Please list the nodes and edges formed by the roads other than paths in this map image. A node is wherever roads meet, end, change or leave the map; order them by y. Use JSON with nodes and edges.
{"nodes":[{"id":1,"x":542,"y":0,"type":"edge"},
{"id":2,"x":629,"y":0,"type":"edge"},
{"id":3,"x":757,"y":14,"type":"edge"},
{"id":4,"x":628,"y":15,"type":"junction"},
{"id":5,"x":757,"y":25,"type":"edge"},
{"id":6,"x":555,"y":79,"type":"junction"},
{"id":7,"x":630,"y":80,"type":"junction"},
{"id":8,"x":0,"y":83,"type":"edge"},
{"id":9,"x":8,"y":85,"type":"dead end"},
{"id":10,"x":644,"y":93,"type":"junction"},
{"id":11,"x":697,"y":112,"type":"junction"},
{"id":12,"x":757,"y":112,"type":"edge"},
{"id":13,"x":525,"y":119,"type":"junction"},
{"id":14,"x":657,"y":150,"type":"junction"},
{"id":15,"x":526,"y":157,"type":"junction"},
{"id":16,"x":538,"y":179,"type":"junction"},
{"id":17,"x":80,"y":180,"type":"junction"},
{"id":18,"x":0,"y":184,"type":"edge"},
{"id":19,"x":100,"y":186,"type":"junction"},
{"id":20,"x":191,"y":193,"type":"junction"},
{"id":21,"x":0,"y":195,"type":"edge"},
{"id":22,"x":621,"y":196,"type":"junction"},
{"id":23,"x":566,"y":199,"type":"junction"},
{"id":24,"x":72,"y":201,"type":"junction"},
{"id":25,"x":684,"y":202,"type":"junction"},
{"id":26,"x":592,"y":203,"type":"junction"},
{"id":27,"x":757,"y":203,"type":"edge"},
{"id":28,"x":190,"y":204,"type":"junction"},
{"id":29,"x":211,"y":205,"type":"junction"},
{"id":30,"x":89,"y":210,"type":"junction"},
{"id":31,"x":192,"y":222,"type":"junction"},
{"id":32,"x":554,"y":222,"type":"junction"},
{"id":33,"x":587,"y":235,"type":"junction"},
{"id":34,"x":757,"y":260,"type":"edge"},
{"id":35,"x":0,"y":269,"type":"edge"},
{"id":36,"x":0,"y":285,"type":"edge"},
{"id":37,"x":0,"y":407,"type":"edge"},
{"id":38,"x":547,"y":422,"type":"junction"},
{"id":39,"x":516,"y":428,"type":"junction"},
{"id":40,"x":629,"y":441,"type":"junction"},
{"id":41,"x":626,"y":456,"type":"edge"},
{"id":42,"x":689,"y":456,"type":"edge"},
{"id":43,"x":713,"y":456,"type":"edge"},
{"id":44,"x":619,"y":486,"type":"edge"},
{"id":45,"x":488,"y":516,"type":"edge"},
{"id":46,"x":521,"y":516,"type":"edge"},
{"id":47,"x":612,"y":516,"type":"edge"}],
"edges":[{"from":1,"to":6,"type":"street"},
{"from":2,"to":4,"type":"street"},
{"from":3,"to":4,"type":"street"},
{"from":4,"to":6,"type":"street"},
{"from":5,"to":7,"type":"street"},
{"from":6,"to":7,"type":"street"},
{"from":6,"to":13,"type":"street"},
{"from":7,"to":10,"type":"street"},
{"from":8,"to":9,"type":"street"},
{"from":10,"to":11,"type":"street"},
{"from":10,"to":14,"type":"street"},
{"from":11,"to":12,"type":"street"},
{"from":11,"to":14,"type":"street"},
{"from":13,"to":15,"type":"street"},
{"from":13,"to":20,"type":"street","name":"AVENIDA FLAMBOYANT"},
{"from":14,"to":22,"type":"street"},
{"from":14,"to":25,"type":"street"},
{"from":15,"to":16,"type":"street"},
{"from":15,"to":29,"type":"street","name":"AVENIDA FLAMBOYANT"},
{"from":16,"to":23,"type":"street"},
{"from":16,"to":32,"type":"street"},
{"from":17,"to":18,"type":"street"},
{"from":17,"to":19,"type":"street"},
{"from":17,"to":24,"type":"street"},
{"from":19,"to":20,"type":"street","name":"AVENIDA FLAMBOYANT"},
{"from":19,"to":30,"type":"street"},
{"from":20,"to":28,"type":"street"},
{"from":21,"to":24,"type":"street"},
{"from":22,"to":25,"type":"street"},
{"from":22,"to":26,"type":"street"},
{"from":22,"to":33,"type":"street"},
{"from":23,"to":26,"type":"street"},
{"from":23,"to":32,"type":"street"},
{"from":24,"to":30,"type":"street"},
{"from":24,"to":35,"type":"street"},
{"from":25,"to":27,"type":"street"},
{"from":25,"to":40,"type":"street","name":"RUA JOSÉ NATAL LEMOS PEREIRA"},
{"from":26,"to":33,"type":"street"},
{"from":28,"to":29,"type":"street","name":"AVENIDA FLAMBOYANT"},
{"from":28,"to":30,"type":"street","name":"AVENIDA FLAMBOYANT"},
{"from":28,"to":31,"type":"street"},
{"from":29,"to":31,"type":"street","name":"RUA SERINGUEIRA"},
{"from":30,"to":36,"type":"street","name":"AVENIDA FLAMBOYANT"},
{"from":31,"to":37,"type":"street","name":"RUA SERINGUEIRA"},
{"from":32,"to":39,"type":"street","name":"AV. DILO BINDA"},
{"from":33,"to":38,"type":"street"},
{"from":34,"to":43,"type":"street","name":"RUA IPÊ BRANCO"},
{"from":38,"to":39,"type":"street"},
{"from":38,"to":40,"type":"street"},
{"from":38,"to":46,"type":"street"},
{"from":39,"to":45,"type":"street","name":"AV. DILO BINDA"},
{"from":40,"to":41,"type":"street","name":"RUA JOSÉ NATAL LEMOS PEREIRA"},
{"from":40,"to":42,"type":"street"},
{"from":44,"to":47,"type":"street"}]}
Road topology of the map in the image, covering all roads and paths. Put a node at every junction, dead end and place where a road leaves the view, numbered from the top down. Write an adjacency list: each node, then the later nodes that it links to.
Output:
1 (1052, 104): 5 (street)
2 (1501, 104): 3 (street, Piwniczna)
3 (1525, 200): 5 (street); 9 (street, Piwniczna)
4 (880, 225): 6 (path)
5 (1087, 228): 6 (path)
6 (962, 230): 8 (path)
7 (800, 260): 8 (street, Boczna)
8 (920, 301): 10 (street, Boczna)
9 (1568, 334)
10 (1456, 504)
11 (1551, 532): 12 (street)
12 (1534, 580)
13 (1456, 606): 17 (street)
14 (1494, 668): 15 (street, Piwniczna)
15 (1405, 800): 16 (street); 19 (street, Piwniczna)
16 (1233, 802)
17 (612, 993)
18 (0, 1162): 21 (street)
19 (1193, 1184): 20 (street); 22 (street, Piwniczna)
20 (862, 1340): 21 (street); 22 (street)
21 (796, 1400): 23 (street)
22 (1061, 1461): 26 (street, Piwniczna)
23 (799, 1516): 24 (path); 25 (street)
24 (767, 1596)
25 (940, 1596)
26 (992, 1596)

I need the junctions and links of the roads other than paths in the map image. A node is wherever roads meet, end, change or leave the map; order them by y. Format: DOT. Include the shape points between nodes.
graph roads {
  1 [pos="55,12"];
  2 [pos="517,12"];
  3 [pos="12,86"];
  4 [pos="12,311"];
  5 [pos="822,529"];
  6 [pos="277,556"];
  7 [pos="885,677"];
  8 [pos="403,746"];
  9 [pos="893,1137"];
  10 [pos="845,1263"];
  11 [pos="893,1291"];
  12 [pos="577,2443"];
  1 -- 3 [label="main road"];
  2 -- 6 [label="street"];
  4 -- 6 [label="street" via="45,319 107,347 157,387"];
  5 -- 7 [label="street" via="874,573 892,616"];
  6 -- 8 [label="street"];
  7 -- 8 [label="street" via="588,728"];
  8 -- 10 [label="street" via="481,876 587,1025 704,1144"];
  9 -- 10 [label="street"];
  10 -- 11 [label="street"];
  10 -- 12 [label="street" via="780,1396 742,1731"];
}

PROBLEM REQUIREMENTS:
Copy out all lines from the records where the word "paths" appears.

TASK SOLUTION:
Please list the nodes and edges formed by the roads other than paths in this map image. A node is wherever roads meet, end, change or leave the map; order them by y. Use JSON with nodes and edges.
Road topology of the map in the image, covering all roads and paths. Put a node at every junction, dead end and place where a road leaves the view, numbered from the top down. Write an adjacency list: each node, then the later nodes that it links to.
I need the junctions and links of the roads other than paths in the map image. A node is wherever roads meet, end, change or leave the map; order them by y. Format: DOT. Include the shape points between nodes.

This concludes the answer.